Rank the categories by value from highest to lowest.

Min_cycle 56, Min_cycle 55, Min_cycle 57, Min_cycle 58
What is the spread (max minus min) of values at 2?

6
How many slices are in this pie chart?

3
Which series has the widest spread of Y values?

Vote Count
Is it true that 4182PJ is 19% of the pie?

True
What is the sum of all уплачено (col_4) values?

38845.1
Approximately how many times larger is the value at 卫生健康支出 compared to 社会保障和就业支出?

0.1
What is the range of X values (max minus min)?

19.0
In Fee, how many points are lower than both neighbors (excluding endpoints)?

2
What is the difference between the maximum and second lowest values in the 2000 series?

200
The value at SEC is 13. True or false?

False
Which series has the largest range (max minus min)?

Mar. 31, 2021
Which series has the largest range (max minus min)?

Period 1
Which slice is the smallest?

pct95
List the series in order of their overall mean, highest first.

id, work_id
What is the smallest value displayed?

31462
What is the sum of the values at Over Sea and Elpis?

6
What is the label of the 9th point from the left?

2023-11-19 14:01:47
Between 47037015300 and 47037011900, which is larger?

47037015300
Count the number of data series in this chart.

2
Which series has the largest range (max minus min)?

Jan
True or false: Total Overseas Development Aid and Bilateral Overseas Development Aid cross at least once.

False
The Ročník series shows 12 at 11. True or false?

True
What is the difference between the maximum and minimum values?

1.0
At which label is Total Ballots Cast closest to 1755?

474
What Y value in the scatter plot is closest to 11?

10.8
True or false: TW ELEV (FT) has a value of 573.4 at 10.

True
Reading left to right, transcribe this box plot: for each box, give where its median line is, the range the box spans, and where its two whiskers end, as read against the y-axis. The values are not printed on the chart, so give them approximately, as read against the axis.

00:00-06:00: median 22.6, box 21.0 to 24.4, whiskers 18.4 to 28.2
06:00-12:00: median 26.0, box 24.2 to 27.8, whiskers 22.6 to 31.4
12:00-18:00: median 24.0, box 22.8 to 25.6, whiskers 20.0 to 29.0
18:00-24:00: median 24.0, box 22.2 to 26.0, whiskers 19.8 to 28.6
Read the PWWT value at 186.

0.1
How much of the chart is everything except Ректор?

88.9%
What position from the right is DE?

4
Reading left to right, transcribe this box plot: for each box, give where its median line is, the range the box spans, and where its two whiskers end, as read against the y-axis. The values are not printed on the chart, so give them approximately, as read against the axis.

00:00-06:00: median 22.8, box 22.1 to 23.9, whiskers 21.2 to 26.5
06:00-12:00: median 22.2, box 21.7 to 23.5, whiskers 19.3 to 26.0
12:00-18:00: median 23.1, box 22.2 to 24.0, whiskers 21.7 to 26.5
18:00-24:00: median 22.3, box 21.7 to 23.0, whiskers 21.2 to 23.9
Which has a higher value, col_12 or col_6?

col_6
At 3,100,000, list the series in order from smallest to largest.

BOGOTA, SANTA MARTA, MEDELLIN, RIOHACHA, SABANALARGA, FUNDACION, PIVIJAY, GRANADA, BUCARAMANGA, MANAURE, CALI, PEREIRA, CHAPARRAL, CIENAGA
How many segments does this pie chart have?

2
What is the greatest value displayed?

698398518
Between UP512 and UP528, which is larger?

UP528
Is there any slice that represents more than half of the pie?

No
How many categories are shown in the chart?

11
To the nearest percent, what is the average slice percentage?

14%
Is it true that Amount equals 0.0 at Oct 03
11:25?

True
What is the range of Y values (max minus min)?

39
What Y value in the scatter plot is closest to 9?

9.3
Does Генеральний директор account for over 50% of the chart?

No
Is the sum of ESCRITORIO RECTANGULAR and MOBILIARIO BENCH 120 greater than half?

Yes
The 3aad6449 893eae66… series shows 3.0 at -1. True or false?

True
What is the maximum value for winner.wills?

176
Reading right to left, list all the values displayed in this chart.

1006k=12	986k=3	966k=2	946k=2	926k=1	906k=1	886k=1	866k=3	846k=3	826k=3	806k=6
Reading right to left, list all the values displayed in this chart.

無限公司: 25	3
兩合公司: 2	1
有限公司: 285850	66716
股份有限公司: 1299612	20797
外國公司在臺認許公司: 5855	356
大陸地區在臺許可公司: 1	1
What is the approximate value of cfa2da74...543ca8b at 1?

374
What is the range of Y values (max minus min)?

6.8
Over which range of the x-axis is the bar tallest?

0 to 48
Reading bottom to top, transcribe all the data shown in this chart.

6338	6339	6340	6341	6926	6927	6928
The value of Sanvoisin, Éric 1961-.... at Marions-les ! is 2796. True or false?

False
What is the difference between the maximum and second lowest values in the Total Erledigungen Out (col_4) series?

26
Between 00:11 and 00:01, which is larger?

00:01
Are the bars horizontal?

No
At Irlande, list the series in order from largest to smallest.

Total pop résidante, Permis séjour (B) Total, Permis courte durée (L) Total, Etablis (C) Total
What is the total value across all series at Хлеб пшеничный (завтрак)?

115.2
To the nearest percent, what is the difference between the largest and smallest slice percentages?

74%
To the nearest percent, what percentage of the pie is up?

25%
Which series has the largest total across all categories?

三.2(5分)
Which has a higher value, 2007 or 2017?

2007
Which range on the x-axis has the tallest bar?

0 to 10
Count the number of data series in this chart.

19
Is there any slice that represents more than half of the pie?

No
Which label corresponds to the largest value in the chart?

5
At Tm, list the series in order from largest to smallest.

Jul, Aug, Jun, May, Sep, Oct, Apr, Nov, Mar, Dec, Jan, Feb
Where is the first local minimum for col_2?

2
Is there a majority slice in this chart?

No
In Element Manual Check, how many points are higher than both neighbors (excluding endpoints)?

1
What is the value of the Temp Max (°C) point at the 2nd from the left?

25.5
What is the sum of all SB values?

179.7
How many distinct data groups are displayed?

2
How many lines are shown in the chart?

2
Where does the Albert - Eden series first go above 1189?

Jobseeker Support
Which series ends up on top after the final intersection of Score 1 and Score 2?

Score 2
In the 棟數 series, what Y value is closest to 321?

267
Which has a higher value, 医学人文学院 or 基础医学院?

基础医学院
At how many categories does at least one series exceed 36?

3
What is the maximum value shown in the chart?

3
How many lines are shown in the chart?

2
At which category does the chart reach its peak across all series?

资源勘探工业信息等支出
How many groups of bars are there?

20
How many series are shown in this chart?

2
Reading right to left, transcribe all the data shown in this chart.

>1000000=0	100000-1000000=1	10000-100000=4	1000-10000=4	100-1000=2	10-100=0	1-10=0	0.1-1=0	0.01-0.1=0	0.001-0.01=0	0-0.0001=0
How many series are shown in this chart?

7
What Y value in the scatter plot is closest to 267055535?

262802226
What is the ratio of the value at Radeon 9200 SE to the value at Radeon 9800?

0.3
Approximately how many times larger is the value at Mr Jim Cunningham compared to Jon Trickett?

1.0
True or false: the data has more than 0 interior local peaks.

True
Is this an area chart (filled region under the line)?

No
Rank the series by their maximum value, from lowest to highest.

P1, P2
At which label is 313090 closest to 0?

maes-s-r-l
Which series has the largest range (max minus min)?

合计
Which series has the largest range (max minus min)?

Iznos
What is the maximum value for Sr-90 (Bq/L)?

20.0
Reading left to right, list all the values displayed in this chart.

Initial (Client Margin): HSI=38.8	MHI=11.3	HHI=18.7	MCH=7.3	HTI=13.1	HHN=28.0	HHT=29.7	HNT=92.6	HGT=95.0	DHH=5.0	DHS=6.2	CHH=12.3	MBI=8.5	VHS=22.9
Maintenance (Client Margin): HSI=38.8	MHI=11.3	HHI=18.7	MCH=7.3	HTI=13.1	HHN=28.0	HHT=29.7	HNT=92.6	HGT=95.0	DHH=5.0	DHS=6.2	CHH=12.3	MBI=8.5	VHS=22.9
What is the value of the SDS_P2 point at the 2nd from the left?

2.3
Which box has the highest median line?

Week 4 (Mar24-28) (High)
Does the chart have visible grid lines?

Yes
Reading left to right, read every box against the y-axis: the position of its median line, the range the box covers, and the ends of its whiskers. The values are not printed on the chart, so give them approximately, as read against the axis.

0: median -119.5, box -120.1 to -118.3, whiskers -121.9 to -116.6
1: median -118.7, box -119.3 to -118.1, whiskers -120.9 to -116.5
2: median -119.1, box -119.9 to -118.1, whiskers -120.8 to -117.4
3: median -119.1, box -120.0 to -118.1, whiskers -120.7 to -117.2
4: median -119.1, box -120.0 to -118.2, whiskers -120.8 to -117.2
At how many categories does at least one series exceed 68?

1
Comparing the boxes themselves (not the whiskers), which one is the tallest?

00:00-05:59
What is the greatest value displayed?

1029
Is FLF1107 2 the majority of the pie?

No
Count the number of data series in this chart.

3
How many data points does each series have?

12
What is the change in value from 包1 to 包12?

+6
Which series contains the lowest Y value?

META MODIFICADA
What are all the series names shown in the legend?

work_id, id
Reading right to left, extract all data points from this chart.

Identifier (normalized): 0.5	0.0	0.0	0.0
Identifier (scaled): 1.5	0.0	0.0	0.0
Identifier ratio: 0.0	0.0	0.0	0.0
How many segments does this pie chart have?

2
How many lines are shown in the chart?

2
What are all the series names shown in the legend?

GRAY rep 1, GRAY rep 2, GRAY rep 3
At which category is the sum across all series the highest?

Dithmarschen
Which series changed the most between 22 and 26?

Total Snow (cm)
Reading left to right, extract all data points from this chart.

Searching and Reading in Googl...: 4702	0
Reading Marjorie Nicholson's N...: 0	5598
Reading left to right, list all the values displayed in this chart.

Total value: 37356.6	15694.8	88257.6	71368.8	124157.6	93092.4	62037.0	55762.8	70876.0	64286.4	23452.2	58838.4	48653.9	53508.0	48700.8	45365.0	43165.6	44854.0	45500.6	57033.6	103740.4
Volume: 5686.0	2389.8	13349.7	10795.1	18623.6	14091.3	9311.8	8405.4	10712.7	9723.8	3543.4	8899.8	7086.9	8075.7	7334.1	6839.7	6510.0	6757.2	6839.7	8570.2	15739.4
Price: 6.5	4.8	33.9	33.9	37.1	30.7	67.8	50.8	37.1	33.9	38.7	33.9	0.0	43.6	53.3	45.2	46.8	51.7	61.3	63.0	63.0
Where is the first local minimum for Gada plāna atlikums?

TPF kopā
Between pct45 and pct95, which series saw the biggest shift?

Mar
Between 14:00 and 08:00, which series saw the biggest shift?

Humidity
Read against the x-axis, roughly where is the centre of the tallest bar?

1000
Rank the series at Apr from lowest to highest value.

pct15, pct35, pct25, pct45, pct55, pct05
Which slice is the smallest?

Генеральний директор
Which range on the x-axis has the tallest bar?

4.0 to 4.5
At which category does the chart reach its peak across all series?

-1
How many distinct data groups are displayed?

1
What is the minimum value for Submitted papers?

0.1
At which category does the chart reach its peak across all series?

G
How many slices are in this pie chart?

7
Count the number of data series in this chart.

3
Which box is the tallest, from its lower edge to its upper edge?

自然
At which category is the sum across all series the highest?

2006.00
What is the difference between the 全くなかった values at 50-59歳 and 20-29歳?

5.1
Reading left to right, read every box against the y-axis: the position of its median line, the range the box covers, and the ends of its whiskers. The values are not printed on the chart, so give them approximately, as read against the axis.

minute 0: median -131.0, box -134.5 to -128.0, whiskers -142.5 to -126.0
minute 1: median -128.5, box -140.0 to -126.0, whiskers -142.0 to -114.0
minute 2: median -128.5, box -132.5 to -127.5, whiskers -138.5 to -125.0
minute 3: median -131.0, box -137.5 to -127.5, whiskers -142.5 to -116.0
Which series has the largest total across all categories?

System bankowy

## TASK STATEMENT
How many lines in the rows above contain the string "lower"? Case counts, so match only that exact capitalization, and reply with the number alone.

## RESPONSE BELOW
2